# NMAK23013U Privacy in Statistics and Machine Learning

Volume 2023/2024
Education

MSc Programme in Statistics

Content

In this course we will learn how common anonymisation techniques are open to re-identification attacks and how to describe, quantify, and protect against private data leakage using the framework of differential privacy, a mathematical conception of privacy preservation. Differential privacy may help sharing statistical analyses and models trained on sensitive data without compromising privacy and without great loss of information.

Motivation

Statisticians and data scientists often analyse data that contains sensitive information. Sharing analysis results, aggregate information, or models derived from such sensitive data may compromise individuals' privacy and results in accumulative risk. Nowadays, users can interact with machine learning tools and statistics dashboards that are constantly updated and automatically process vast amounts of data, such as, ubiquitous sensor data, detailed health records, private email and chat correspondences, and photo and video data shared on social media. This brings elevated risk and stresses ethical responsibility to safeguard privacy through privacy-preserving statistical data analysis.

Learning Outcome

Knowledge of

• definition and interpretation of differential privacy
• privacy attacks on “de-identified” data and statistical data releases, such as, for example, re-identification, reconstruction, or membership attacks
• basic differentially-private algorithms (for example, Laplace mechanism)

Skills in

• identifying and demonstrating risks to privacy in data science settings
• determining privacy guarantees after composition or post-processing
• presenting technical content in writing

Competences to

• implement and present instructive examples of attacks on statistical data privacy
• implement privacy-preserving algorithms and experimentally validate their performance and utility
• effectively communicate and discuss technicalities of differential privacy and practical implications for data science applications

The course literature will be announced on the Absalon course page.

Related text books are, for example,
The Algorithmic Foundations of Differential Privacy by C Dwork & A Roth
and
The Complexity of Differential Privacy by S Vadhan
(PDFs freely available on the authors' websites).

Students should have a solid grounding in probability and statistics, linear algebra, vector calculus, and algorithms. Students should be comfortable reading and writing mathematical proofs involving algorithms and probability. Examples for courses: StatMet/MStat/MatStat, LinAlgMat/LinAlgDat, Sand, ModComp, or similar courses.

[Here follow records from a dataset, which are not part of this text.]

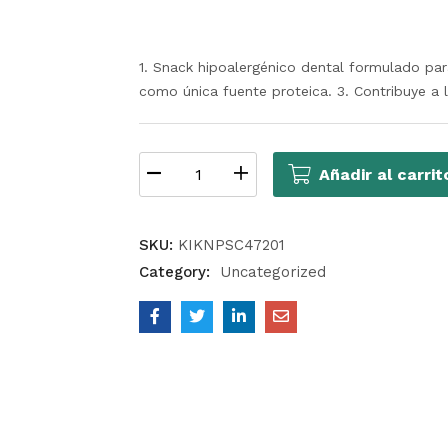
1. Snack hipoalergénico dental formulado pa
como única fuente proteica. 3. Contribuye a l
Añadir al carrit
SKU:
KIKNPSC47201
Category:
Uncategorized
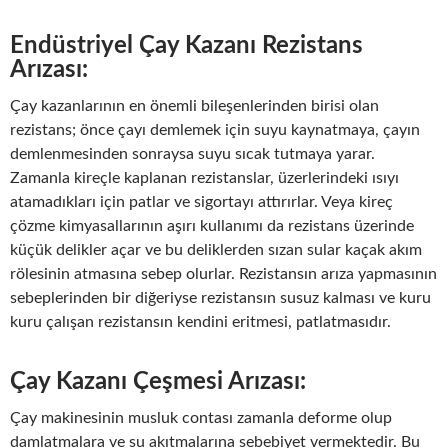
Endüstriyel Çay Kazanı Rezistans
Arızası:
Çay kazanlarının en önemli bileşenlerinden birisi olan
rezistans; önce çayı demlemek için suyu kaynatmaya, çayın
demlenmesinden sonraysa suyu sıcak tutmaya yarar.
Zamanla kireçle kaplanan rezistanslar, üzerlerindeki ısıyı
atamadıkları için patlar ve sigortayı attırırlar. Veya kireç
çözme kimyasallarının aşırı kullanımı da rezistans üzerinde
küçük delikler açar ve bu deliklerden sızan sular kaçak akım
rölesinin atmasına sebep olurlar. Rezistansın arıza yapmasının
sebeplerinden bir diğeriyse rezistansın susuz kalması ve kuru
kuru çalışan rezistansın kendini eritmesi, patlatmasıdır.
Çay Kazanı Çeşmesi Arızası:
Çay makinesinin musluk contası zamanla deforme olup
damlatmalara ve su akıtmalarına sebebiyet vermektedir. Bu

Academic qualifications equivalent to a BSc degree in a quantitative field is recommended (such as, for example, BSc in Mathematics/Actuarial Mathematics/​Mathematics-Economics, BSc in Machine Learning and Data Science, BSc in Computer Science with suitable specialisation, or similar).

Students should be able to self-reliantly programme basic data simulations and analyses in Python, Julia, or R.
Lectures, in-class exercises, exercise classes and TA sessions for work on assignments and projects with written hand-ins, code notebook and report hand-ins, and student presentations.
• Category
• Hours
• Lectures
• 28
• Preparation
• 96
• Exercises
• 28
• Project work
• 50
• Exam
• 4
• Total
• 206
Continuous feedback during the course of the semester
Credit
7,5 ECTS
Type of assessment
Continuous assessment
Type of assessment details
The exam is composed of the following elements to be completed during the course:

(1) a written summary of one assigned lecture,

(2) between 1 and 3 exercise assignments,

(3) a course project submitted as reproducible code notebook that combines the project report and its code implementations, and

(4) a presentation (of a solution to an assignment question or about the project).

All components need to be approved to pass the course. If a component is not passed, the student must take the re-exam.
Some exam elements are to be completed individually, others in groups of up to three students.
Aid
All aids allowed
Marking scale
passed/not passed
Censorship form
No external censorship
One internal examiner
Re-exam

Passed exam elements can be reused for the re-exam the same year.

All elements that were not approved during the ordinary exam are to be completed individually for the re-exam; they can be based on the original submissions. The student must submit either a summary of a research article or a lecture summary for exam element (1).

If the presentation exam element is not approved during the ordinary exam, the re-exam will include an oral exam of 15 minutes for the presentation to be re-examined.

##### Criteria for exam assesment

Each of the exam elements must be approved separately to pass the course.

For an an element to be approved, the student must in a satisfactory way demonstrate that they have mastered the learning outcome of the course corresponding to that element.